В отличие от Конан Дойла, Голсуорси видел в Черчилле в основном политика. Это, однако, не означало, что он не признавал его талант литератора. В одном из писем Черчиллю он упомянул о «темпераменте писателя», который характеризовал как «чувства, нервы и глаза общества». Затем он добавил: «Вы сами во многом обладаете этим темпераментом и поймете, о чем я говорю»[46]. Но именно политическая подоплека их общения и определила непродолжительный характер отношений, которые ограничились периодом 1909–1910 годов. После того как Черчилль покинул ниву социального реформаторства, он перестал представлять интерес для автора «Саги».

Вместе с тем общение Черчилля с собратьями по перу не всегда носило плодотворный и благожелательный характер. В 1915 году, во время одного из торжественных мероприятий на Даунинг-стрит, он встретился с Генри Джеймсом (1843–1916). Правильнее сказать, что это Джеймс встретился с Черчиллем – именно он был инициатором их знакомства. Много наслышанный о британском политике, писатель изъявил желание пообщаться с ним лично. Но Черчилль разочаровал Джеймса. Во-первых, писатель с удивлением обнаружил, что собеседник совершенно не знаком с его творчеством. Во-вторых, Черчилль постоянно перебивал Джеймса, привыкшего излагать свои мысли медленно, облекая их в длинные предложения. В-третьих, речь британца изобиловала сленгом, что также вызвало неприятие у американского классика[47]. Эпизод с Джеймсом интересен в двух отношениях. Во-первых, в нем проявились зазнайство и снобизм Черчилля. Подобный казус имел место и ранее. Еще в молодые годы Уинстон заявил Сомерсету Моэму (1874–1965): «Моэм, я наблюдал за тобой. Ты умен и хорошо себя держишь. Далеко пойдешь, как и я. Хочу, чтобы мы пришли с тобой к пониманию. Если ты не станешь выступать против меня, я также не буду выступать против тебя»[48]. Когда в 1919 году выйдет роман «Луна и грош», Черчилль направит Моэму письмо, в котором скажет, что «с удовольствием прочитал эту замечательную и восхитительную книгу, обладающую многими качествами картин Гогена»[49]. Встречаться с Моэмом Черчилль будет часто. По словам личного секретаря нашего героя Энтони Монтагю Брауна (1923–2013), их отношения никогда «не будут близкими, но всегда приятными»[50].

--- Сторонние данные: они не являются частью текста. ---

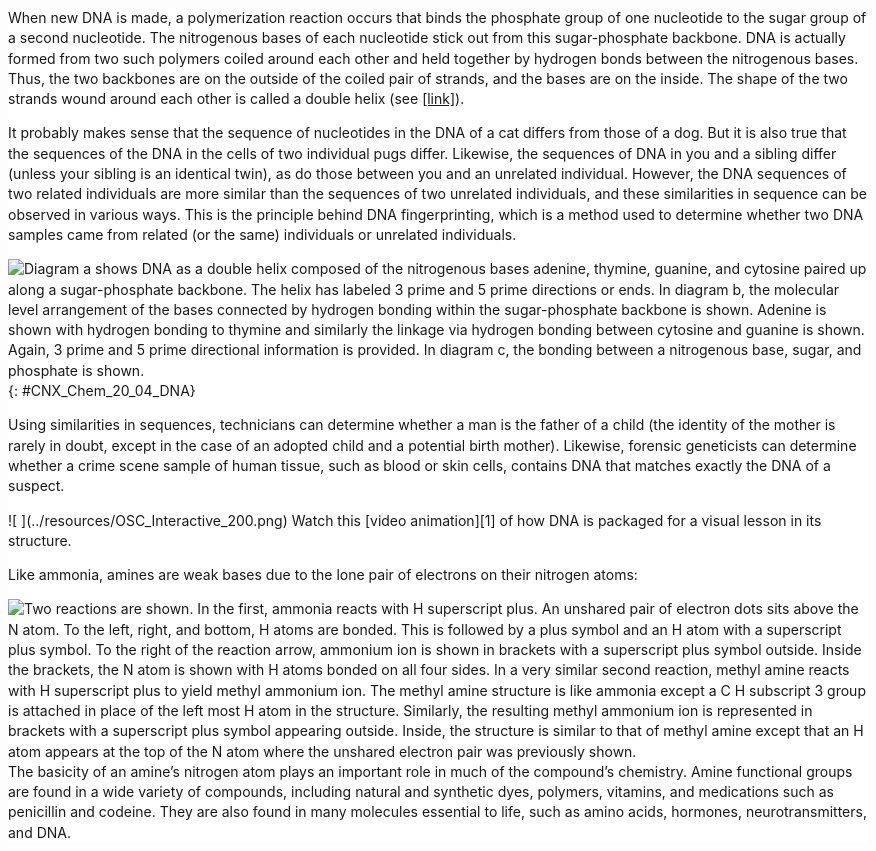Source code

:  When new DNA is made, a polymerization reaction occurs that binds the phosphate group of one nucleotide to the sugar group of a second nucleotide. The nitrogenous bases of each nucleotide stick out from this sugar-phosphate backbone. DNA is actually formed from two such polymers coiled around each other and held together by hydrogen bonds between the nitrogenous bases. Thus, the two backbones are on the outside of the coiled pair of strands, and the bases are on the inside. The shape of the two strands wound around each other is called a double helix (see [\[link\]](#CNX_Chem_20_04_DNA)).

It probably makes sense that the sequence of nucleotides in the DNA of a cat differs from those of a dog. But it is also true that the sequences of the DNA in the cells of two individual pugs differ. Likewise, the sequences of DNA in you and a sibling differ (unless your sibling is an identical twin), as do those between you and an unrelated individual. However, the DNA sequences of two related individuals are more similar than the sequences of two unrelated individuals, and these similarities in sequence can be observed in various ways. This is the principle behind DNA fingerprinting, which is a method used to determine whether two DNA samples came from related (or the same) individuals or unrelated individuals.

![Diagram a shows DNA as a double helix composed of the nitrogenous bases adenine, thymine, guanine, and cytosine paired up along a sugar-phosphate backbone. The helix has labeled 3 prime and 5 prime directions or ends. In diagram b, the molecular level arrangement of the bases connected by hydrogen bonding within the sugar-phosphate backbone is shown. Adenine is shown with hydrogen bonding to thymine and similarly the linkage via hydrogen bonding between cytosine and guanine is shown. Again, 3 prime and 5 prime directional information is provided. In diagram c, the bonding between a nitrogenous base, sugar, and phosphate is shown.](../resources/CNX_Chem_20_04_DNA.jpg "DNA is an organic molecule and the genetic material for all living organisms. (a) DNA is a double helix consisting of two single DNA strands hydrogen bonded together at each nitrogenous base. (b) This detail shows the hydrogen bonding (dotted lines) between nitrogenous bases on each DNA strand and the way in which each nucleotide is joined to the next, forming a backbone of sugars and phosphate groups along each strand. (c) This detail shows the structure of one of the four nucleotides that makes up the DNA polymer. Each nucleotide consists of a nitrogenous base (a double-ring molecule, in this case), a five-carbon sugar (deoxyribose), and a phosphate group."){: #CNX_Chem_20_04_DNA}


Using similarities in sequences, technicians can determine whether a man is the father of a child (the identity of the mother is rarely in doubt, except in the case of an adopted child and a potential birth mother). Likewise, forensic geneticists can determine whether a crime scene sample of human tissue, such as blood or skin cells, contains DNA that matches exactly the DNA of a suspect.

</div>

<div data-type="note" class="chemistry link-to-learning" markdown="1">
<span data-type="media" data-alt="&#xA0;"> ![&#xA0;](../resources/OSC_Interactive_200.png) </span>
Watch this [video animation][1] of how DNA is packaged for a visual lesson in its structure.

</div>

Like ammonia, amines are weak bases due to the lone pair of electrons on their nitrogen atoms:

 <span data-type="media" data-alt="Two reactions are shown. In the first, ammonia reacts with H superscript plus. An unshared pair of electron dots sits above the N atom. To the left, right, and bottom, H atoms are bonded. This is followed by a plus symbol and an H atom with a superscript plus symbol. To the right of the reaction arrow, ammonium ion is shown in brackets with a superscript plus symbol outside. Inside the brackets, the N atom is shown with H atoms bonded on all four sides. In a very similar second reaction, methyl amine reacts with H superscript plus to yield methyl ammonium ion. The methyl amine structure is like ammonia except a C H subscript 3 group is attached in place of the left most H atom in the structure. Similarly, the resulting methyl ammonium ion is represented in brackets with a superscript plus symbol appearing outside. Inside, the structure is similar to that of methyl amine except that an H atom appears at the top of the N atom where the unshared electron pair was previously shown."> ![Two reactions are shown. In the first, ammonia reacts with H superscript plus. An unshared pair of electron dots sits above the N atom. To the left, right, and bottom, H atoms are bonded. This is followed by a plus symbol and an H atom with a superscript plus symbol. To the right of the reaction arrow, ammonium ion is shown in brackets with a superscript plus symbol outside. Inside the brackets, the N atom is shown with H atoms bonded on all four sides. In a very similar second reaction, methyl amine reacts with H superscript plus to yield methyl ammonium ion. The methyl amine structure is like ammonia except a C H subscript 3 group is attached in place of the left most H atom in the structure. Similarly, the resulting methyl ammonium ion is represented in brackets with a superscript plus symbol appearing outside. Inside, the structure is similar to that of methyl amine except that an H atom appears at the top of the N atom where the unshared electron pair was previously shown.](../resources/CNX_Chem_20_04_ammonia_img.jpg) </span> The basicity of an amine’s nitrogen atom plays an important role in much of the compound’s chemistry. Amine functional groups are found in a wide variety of compounds, including natural and synthetic dyes, polymers, vitamins, and medications such as penicillin and codeine. They are also found in many molecules essential to life, such as amino acids, hormones, neurotransmitters, and DNA.


[1]: http://openstax.org/l/16dnapackaging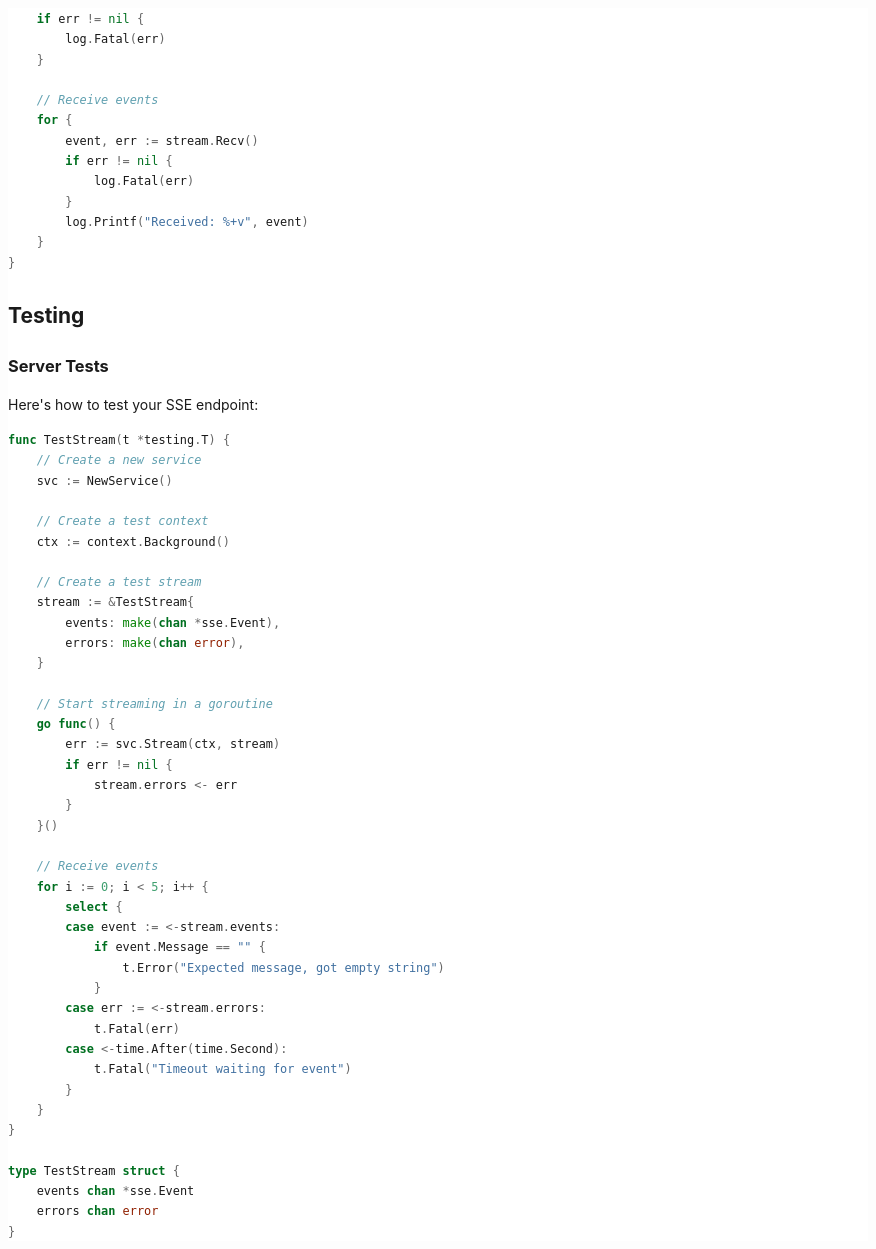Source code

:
 ```go
    if err != nil {
        log.Fatal(err)
    }

    // Receive events
    for {
        event, err := stream.Recv()
        if err != nil {
            log.Fatal(err)
        }
        log.Printf("Received: %+v", event)
    }
}
```

## Testing

### Server Tests

Here's how to test your SSE endpoint:

```go
func TestStream(t *testing.T) {
    // Create a new service
    svc := NewService()

    // Create a test context
    ctx := context.Background()

    // Create a test stream
    stream := &TestStream{
        events: make(chan *sse.Event),
        errors: make(chan error),
    }

    // Start streaming in a goroutine
    go func() {
        err := svc.Stream(ctx, stream)
        if err != nil {
            stream.errors <- err
        }
    }()

    // Receive events
    for i := 0; i < 5; i++ {
        select {
        case event := <-stream.events:
            if event.Message == "" {
                t.Error("Expected message, got empty string")
            }
        case err := <-stream.errors:
            t.Fatal(err)
        case <-time.After(time.Second):
            t.Fatal("Timeout waiting for event")
        }
    }
}

type TestStream struct {
    events chan *sse.Event
    errors chan error
}

```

Второе, чем примечателен инцидент с Джеймсом, – Черчилль настороженно относился к творческой элите. И дело не в том, что он ее не понимал, а следовательно, и побаивался, как некоторые политики.

Наоборот, он мыслил глубже, возлагая на людей мысли определенную вину за постигшую Британию несчастья. «Самые большие трудности, с которыми мы сталкиваемся, исходят не извне, а изнутри, – скажет он во время одного из своих выступлений. – При этом вряд ли стоит винить в наших проблемах честных работяг. На самом деле ответственность за наши невзгоды следует возложить на просвещенную интеллигенцию: этот класс всегда был развит в нашей стране и, внося вклад в развитие национальной культуры, в то же время постоянно подтачивал основы нашего государства, ослаблял английское общество»[51].